In the 1960s, a wave of non-violent resistance surged across the United States as college students took a stand for civil rights, famously engaging in what they called “good trouble.”
From arrests and sit-ins to confrontations with violent opposition, these young activists refused to accept the status quo, demanding integration and equality.
This movement began at Texas Southern University in Houston, where students from the Progressive Youth Association (PYA) took up the call for justice. The group was inspired by an incident involving a law student who had been wrongfully stopped by police, sparking a wave of activism.
Dr. Holcyon Sadberry Watkins, a key participant in Houston’s sit-ins, recalls the early days of the movement, saying the students were fed up with inequality and determined to make their voices heard.
“We organized because we had had an incident of one of the students in the law school. The police had stopped him, and he was mistreated. We were getting tired of this,” said Dr. Watkins. “The president of the university called us into a speaking hall and with an audience of students, he said, ‘it’s your turn to stand up and speak out.‘”
The students were then trained by the Student Nonviolent Coordinating Committee (SNCC), and organized their first sit-in at the former Weingarten Restaurant. Their goal was to challenge segregation. Watkins vividly remembers the experience.
“I walked inside, and there was an empty seat next to a white man. He spilled coffee on the table and told me to clean it up,” she recalled.
Despite the verbal and physical abuse, Dr. Watkins remained resolute.
“You belong here,” she says she told herself as she sat through the harassment. She says she was focused on the bigger goal.
Over time, the movement spread. Students from other universities joined the cause, including Joan Mulholland, a Freedom Rider who had been subjected to psychiatric counseling for participating in sit-ins while she was a student at Duke University.
Mulholland was instrumental in introducing SNCC to Stokely Carmichael, a key figure in the Black Power movement. She says late one night, she received a call from another SNCC member that had joined the Freedom Rides. He told her that they were trapped in a church in Montgomery, surrounded by the Ku Klux Klan.
Dr. Martin Luther King was also inside. She says they told her “Joan, we need help. Send more riders!”
She and other students flew to New Orleans and took the Illinois Central Train to Chicago. They got off at the Jackson, Mississippi stop, she was arrested after they all entered the “whites-only” waiting room at the bus station.
For Mulholland, the struggles of the Civil Rights Movement were deeply personal, and even dangerous. In the Hinds County Jail she says she and about 30 other people were put into a cell that was designed for four people. Then, she was transported to Parchman Farms Penitentiary.
“I’ll never forget my time in Parchman Penitentiary,” she shared.

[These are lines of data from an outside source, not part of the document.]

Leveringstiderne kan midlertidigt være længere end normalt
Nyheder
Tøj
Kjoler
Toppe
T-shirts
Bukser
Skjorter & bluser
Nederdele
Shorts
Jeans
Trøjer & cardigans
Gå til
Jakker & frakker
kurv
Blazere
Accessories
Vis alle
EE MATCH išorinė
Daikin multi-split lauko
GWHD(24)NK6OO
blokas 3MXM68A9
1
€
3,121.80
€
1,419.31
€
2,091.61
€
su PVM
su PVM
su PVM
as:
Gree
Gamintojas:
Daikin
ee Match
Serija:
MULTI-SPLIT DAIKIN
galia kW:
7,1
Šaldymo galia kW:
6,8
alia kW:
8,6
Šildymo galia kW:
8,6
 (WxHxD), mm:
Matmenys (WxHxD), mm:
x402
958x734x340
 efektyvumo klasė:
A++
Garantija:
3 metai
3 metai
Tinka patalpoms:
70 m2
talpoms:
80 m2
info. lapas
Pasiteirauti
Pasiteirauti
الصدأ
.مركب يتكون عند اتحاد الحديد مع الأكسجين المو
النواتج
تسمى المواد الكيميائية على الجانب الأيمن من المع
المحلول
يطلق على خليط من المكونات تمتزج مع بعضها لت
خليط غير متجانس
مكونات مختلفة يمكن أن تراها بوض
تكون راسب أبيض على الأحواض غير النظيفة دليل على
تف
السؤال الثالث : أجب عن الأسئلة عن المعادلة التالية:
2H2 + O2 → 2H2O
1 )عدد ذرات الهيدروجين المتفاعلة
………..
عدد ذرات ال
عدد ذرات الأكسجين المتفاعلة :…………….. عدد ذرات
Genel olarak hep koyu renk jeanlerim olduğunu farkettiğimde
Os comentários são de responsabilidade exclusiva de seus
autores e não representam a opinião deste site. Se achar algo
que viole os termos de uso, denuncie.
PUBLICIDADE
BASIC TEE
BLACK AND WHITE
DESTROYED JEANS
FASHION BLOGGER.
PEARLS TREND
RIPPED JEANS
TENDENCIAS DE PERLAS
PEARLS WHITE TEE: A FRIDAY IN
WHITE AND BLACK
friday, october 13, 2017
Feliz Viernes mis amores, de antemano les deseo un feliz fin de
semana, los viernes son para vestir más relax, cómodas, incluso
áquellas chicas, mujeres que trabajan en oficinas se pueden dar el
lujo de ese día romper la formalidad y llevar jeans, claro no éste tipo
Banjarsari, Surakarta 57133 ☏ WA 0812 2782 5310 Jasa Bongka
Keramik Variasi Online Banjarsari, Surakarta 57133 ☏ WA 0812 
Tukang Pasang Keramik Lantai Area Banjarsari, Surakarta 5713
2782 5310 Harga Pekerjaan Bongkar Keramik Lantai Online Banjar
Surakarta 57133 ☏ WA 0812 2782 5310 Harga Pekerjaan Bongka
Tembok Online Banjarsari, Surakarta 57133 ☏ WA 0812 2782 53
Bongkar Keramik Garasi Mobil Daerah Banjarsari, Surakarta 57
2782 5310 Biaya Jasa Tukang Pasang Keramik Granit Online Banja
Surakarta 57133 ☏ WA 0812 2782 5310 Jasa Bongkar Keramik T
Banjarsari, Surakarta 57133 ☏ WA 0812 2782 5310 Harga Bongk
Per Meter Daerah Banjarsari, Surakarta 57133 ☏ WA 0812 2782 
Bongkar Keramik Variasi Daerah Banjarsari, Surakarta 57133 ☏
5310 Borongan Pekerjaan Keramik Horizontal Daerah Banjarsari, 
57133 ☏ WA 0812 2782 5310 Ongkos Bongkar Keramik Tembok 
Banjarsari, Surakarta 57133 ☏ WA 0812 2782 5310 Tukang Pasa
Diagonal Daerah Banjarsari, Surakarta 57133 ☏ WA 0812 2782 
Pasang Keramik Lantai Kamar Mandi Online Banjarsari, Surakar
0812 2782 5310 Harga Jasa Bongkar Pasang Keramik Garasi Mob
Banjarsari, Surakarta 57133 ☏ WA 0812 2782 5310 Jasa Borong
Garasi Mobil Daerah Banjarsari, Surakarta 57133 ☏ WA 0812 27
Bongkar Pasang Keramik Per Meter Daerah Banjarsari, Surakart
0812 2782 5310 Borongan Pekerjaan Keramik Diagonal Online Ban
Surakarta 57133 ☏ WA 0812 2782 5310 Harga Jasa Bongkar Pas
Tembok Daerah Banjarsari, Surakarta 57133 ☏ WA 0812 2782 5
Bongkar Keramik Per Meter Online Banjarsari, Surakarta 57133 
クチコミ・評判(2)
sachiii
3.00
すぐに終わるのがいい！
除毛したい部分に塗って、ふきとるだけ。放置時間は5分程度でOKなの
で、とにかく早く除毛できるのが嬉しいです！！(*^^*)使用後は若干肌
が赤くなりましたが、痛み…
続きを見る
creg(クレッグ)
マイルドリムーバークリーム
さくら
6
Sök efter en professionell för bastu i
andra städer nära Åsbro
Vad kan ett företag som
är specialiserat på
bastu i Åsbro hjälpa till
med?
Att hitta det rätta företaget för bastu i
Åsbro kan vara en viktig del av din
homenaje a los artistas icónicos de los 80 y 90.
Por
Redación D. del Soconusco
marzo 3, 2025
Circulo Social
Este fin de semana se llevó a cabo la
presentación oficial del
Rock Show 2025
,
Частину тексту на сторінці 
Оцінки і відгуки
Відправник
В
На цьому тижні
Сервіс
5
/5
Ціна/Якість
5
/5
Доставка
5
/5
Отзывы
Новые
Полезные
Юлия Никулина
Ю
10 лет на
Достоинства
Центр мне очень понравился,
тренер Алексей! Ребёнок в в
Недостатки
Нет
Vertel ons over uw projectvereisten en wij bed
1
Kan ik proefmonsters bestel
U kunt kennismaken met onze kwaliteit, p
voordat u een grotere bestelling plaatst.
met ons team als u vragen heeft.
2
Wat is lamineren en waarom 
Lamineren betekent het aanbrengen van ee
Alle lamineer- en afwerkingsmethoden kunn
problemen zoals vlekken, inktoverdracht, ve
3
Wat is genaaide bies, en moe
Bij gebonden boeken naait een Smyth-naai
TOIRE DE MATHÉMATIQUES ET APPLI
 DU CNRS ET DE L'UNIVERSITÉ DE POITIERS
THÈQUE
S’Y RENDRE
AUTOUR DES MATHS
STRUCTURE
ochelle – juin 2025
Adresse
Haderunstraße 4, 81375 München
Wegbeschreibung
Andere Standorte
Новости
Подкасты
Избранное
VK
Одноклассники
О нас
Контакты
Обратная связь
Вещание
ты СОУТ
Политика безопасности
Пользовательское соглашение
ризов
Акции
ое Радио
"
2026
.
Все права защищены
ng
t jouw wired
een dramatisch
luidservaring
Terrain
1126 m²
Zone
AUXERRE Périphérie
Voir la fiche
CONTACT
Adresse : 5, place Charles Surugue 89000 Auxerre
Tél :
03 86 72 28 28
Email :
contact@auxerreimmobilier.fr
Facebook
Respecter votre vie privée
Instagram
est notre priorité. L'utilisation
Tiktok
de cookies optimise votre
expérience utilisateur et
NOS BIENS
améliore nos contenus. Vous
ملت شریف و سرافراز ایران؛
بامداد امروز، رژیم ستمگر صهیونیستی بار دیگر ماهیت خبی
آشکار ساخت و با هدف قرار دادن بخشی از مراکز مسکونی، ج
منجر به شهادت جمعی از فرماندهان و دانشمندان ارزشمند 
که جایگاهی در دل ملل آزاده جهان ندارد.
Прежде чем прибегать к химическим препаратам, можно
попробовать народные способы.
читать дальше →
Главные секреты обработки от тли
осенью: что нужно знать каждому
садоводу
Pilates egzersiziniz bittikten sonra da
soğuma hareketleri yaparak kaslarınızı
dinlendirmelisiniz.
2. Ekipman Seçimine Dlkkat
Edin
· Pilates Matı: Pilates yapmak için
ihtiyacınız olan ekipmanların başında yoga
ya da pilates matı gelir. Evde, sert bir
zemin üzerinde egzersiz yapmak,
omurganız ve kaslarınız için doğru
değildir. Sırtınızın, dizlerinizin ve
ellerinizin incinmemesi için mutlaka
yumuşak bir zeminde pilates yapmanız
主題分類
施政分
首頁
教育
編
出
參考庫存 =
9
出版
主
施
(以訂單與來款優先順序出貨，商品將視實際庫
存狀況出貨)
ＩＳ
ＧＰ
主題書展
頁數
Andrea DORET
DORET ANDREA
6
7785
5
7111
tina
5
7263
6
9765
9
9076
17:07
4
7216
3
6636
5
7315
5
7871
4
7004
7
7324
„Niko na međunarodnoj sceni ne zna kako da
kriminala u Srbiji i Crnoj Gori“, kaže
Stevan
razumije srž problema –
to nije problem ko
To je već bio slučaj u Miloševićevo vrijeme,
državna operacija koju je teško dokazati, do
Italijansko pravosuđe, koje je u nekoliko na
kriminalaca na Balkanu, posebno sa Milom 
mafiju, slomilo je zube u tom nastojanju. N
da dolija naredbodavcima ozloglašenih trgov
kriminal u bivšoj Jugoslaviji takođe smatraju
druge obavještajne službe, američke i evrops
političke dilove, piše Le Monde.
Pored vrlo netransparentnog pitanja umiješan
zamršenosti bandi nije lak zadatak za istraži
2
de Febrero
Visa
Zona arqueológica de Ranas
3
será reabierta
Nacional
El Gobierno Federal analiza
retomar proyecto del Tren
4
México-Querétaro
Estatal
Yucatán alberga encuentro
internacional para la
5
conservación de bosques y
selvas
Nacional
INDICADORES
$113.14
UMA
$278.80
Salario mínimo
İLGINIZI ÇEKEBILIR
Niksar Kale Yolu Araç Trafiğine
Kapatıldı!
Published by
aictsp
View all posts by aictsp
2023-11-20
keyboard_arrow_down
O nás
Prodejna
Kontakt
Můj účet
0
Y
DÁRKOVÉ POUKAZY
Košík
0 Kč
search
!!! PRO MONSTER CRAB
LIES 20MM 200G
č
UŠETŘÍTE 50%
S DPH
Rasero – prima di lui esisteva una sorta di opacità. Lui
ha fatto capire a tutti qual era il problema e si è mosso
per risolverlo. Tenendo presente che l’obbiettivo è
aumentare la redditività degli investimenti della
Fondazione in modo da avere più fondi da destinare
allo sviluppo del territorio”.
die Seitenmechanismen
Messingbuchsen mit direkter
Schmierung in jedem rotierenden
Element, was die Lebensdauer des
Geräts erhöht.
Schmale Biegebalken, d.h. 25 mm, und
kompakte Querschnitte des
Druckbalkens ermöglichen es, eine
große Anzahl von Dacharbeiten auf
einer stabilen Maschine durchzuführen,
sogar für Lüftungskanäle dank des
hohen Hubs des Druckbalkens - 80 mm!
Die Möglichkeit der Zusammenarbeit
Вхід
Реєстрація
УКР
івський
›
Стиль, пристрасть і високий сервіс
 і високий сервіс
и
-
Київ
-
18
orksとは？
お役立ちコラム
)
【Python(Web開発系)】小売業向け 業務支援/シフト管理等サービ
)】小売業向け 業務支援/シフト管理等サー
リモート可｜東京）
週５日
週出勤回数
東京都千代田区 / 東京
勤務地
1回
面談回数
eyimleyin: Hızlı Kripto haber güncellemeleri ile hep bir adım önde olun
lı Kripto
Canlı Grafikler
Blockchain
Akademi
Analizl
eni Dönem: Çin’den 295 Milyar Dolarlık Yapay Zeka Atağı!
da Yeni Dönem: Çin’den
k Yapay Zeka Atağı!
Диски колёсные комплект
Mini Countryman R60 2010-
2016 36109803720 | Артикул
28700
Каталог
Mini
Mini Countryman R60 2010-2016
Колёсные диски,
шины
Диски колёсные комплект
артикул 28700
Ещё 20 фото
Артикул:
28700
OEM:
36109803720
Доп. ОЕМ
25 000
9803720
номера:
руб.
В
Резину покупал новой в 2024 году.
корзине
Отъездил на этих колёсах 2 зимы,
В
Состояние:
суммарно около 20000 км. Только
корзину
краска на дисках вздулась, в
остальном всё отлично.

Mulholland says after she was released, she was determined to make integration a “two-way street,” so, she enrolled in the Historically Black University, Tugaloo College. There, she continued her activism and worked to organize sit-ins.
Jackson, Mississippi is also home to Hezekiah Watkins, who was only 13 when he first joined the movement. He remembers the moment he saw the Freedom Riders on national television and felt compelled to take action.
“I saw people being beat, spat on, and drug by their hair. I had to be a part of that,” he recalled.
Along with a friend, he biked to the Jackson bus station to meet the Freedom Riders, where he was arrested and placed on death row at Parchman Penitentiary at just 13 years old.
Reflecting on his harrowing experience, Watkins said, “I never thought I’d see my family again. Those 13 days will always stay with me. It was a scar that never healed.”
Despite this, Watkins left prison determined to continue fighting for freedom. He is the youngest and most arrested Freedom Rider, detained a staggering 109 times. Today, he shares his story at the Civil Rights Museum in Jackson, Mississippi—the same city where he was arrested and put on death row.
The legacy of these courageous activists is undeniable. Thanks to their tireless work, the South was eventually desegregated, and African Americans won the right to vote. Today, Houston, like much of the country, stands as a testament to the diversity and progress that these brave individuals helped to create.
The story of their sacrifices and triumphs remains an important chapter in American history, reminding us that freedom was not easily won, but fought for through “good trouble.”